After eighteen years of miscellaneous villainy, he was convicted of breaking into the house of one Jonathan Bretail, and for this was sentenced to be hanged. With so lengthy a record as this, he was fortunate indeed in receiving a pardon conditional upon his being transported within six months to the American colonies. Fortunate colonies! But he escaped at the last moment from the convict ship, and England therefore did not lose her Hall.
Having tried many kinds of petty robbery with no very great or continued success, and being too well known as a pickpocket and shoplifter, against whom every pocket was buttoned, all tills locked, and goods carefully secured, he struck out a new line; robbing country waggons and stealing portmanteaus off coaches. But even here, in this arduous branch of a thief's varied business, ill-luck malevolently pursued him; for he was caught in the act and convicted in 1702. This brought him a period of two years' enforced seclusion in Bridewell, and the painful and disfiguring sentence of branding in the cheek, by which all men might know him on sight for a convicted felon, and be warned accordingly. This inevitable carrying his own condemnation with him wherever he went severely handicapped him when he was again at liberty; and it was probably for this reason that he returned to burglary, which, conducted at night-time, might reasonably offer inducements to a man with a scarred face.
With Stephen Bunce, Dick Low, and others, he broke into the shop of a baker named Clare, at Hackney, soon after midnight. They proceeded at once to the bakehouse, where they surprised the journeyman and apprentice at work, and, tying them neck and heels, threw them into the kneading-trough. One stood guard over them with a drawn sword, while the others went upstairs to rob the house.

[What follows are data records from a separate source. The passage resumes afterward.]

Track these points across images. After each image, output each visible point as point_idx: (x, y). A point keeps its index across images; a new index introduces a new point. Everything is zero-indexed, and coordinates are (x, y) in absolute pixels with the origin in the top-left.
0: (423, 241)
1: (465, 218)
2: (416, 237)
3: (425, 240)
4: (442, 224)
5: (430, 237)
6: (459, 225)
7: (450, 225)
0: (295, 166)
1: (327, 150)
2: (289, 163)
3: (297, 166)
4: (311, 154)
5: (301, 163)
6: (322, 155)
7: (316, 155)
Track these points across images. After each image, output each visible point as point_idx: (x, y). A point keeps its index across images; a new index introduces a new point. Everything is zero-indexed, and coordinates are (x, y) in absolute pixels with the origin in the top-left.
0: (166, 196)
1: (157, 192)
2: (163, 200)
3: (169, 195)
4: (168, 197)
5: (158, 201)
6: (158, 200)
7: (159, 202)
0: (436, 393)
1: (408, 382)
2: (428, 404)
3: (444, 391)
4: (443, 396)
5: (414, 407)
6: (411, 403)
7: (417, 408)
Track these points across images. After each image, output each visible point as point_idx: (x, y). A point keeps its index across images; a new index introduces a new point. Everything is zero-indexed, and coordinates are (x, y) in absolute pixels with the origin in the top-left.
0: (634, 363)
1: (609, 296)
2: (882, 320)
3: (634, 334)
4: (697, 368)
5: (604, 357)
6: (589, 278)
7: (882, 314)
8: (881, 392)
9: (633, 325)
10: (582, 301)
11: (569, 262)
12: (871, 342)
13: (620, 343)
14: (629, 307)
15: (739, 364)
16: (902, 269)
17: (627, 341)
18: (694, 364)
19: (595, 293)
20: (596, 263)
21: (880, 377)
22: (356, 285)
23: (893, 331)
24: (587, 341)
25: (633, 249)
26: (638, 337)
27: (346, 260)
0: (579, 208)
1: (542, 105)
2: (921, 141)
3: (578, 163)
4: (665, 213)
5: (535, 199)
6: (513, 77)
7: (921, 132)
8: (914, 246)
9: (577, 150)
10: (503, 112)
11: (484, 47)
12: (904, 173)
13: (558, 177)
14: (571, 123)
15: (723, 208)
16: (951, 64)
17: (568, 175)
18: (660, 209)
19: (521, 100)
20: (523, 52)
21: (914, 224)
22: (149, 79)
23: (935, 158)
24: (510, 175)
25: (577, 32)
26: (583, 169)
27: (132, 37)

[Illustration: THE ROBBERY AT THE HACKNEY BAKER'S.]
The elderly Mr. Clare was awakened from sleep and bidden disclose where his money lay, but he stoutly refused, in spite of all their threats, until Hall seized a little girl, the baker's granddaughter. "D——n me!" he said, "if I won't bake the child in a pie and eat it, if the old rogue won't be civil."
Mr. Clare seems to have been alarmed by this extravagant threat. Perhaps the flaming "F" for felon, or "T" for thief, on Hall's cheek, made him appear exceptionally terrible. At any rate, Mr. Clare then revealed his hoard of gold, which amounted to between seventy and eighty guineas; and with that, very satisfied, the midnight band departed.